§ Mr. BYRNE
asked the Chief Secretary for Ireland if he will state the number of deaths which have occurred amongst the subordinate male staff and their families at Mountjoy Prison for the past three years and the cause of death in each case; why married warders are compelled to go into the prison hospital when sick; what attention do they receive in the prison hospital and what are the qualifications, if any, of the warders attending sick officers; and will he state the present scale of dietary for sick officers and also for prisoners in hospital?
§ Mr. DUKE
The General Prisons Board have supplied me with the following particulars:—
Year. Number of Deaths. Causes of Death. 1914–15 9 Heart failure. Valvular disease of I heart. Convulsions. Measles (Infant). Measles. Cancer of stomach. Heart disease. Heart failure (Infant). Diabetes. 1915–16 5 Anguina Pectoris. Heart failure (Infant). Nephritis. Pulmonary tuberculosis Heart disease. 1916–17 3 Heart failure (Infant). Acute laryngitis. Pneumonia (Infant).

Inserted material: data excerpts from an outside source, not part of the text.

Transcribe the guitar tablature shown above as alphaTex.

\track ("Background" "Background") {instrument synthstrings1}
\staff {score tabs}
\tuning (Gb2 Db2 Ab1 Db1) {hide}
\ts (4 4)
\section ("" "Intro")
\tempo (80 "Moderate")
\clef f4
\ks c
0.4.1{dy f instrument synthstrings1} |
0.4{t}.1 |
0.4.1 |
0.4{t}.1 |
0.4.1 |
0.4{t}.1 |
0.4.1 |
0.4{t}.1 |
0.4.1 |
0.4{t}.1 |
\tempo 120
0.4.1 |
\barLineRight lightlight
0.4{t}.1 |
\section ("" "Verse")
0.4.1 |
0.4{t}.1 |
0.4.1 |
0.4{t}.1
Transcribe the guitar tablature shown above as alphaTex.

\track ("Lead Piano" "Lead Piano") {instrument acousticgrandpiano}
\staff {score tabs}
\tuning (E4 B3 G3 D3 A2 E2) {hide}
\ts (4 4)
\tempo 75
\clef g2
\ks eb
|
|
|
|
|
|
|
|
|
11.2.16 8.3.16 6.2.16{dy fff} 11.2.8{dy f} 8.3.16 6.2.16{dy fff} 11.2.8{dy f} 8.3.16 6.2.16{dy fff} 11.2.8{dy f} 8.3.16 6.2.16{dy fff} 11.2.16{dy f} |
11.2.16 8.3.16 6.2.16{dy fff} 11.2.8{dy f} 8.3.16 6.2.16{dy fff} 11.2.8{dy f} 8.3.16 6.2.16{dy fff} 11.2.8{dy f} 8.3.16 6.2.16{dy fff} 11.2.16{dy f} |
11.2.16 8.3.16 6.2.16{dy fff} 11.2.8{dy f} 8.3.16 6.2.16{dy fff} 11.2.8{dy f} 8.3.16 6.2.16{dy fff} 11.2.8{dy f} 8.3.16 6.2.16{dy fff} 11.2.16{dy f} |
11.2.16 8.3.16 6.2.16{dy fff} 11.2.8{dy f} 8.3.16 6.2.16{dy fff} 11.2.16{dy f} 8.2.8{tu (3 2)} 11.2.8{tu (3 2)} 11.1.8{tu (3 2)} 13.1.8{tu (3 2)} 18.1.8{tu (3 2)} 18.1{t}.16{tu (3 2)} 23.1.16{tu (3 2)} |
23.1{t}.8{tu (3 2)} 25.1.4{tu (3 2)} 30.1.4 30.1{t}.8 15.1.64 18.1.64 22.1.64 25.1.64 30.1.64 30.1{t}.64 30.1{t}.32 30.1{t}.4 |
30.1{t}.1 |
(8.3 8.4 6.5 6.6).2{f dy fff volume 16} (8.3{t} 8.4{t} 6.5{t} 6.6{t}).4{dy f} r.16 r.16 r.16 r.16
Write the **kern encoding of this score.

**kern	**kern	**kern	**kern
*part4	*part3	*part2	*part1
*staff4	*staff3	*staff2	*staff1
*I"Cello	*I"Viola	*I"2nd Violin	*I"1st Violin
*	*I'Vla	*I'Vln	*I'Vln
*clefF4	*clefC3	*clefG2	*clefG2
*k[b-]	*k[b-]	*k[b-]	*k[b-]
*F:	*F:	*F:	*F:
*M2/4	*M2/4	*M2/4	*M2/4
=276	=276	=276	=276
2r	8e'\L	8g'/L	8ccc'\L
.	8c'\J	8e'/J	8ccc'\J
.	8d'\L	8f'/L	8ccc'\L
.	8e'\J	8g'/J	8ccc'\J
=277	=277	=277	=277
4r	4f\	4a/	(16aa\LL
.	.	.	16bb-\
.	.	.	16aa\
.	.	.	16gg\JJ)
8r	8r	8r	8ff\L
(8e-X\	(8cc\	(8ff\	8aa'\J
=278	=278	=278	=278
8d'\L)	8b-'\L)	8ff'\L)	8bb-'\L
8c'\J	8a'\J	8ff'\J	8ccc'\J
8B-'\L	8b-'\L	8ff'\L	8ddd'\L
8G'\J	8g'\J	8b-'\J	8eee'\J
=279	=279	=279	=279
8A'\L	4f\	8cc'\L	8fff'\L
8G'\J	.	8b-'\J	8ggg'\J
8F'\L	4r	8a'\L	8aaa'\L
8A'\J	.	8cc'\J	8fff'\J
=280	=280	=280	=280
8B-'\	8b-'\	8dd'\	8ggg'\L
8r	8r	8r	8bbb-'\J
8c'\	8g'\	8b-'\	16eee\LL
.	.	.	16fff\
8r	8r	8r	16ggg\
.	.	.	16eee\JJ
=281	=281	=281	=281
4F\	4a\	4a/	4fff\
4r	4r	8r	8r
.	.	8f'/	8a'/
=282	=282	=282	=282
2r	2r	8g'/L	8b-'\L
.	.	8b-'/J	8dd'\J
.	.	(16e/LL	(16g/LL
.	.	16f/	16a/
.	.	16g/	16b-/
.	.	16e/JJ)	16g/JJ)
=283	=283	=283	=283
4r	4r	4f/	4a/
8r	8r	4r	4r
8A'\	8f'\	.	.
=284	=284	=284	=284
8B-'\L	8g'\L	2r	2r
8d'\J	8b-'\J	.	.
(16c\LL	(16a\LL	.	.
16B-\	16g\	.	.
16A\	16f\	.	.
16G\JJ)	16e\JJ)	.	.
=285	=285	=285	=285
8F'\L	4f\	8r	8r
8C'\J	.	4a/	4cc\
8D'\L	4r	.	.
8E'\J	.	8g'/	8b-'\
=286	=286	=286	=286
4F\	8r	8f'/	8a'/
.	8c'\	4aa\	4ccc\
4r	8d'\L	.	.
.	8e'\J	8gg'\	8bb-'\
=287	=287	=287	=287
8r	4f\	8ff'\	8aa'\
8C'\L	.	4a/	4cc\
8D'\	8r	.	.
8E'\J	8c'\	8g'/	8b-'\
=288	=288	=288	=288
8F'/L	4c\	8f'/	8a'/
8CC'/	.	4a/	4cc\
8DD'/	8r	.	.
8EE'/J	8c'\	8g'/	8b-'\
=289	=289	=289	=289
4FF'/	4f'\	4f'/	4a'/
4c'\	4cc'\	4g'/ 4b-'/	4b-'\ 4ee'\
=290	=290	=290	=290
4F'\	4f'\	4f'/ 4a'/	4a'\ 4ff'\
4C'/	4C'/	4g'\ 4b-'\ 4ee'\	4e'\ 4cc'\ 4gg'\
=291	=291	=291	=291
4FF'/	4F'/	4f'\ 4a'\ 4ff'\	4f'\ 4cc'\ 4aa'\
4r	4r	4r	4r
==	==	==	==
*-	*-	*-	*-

In addition to the above, a prison warder died at an outside hospital.
Free medical attendance for prison officers and their families is a privilege, 1164W not a right. Married warders suffering from illness which is not of a serious nature are treated in the prison hospital, but, if the illness is serious and skilled nursing is necessary, a bed is frequently procured through the good offices of the medical officer at an outside hospital. Sick officers are treated by the prison medical staff in a special portion of the prison hospital, and the hospital warders are selected and trained for this position. At Mountjoy they are men of long experience and proved capacity.
Full scale of dietaries:
For sick officers: Tea 1 oz., milk 1 pt., sugar 2 ozs., bread ½ lb., butter 2 ozs., egg 1, bacon 2¼ ozs., loin chops or fish 8 ozs., vegetables 4 ozs., potatoes 1 lb., porter 1 bot. or 1 pt. milk.
For prisoners in hospital: Bread 1 lb., tea 2 pts., butter 2 ozs., meat 5 ozs. (cooked), potatoes 1 lb., vegetables 4 ozs.
The dietary for officers is a modified dietary, adopted in February last in pursuance of the directions of the Food Controller. The necessary steps have been taken for a modification of the prisoners dietary.
Though officers under treatment in the prison hospital receive full pay they are not at present required to make any payment for the food supplied to them at the public expense.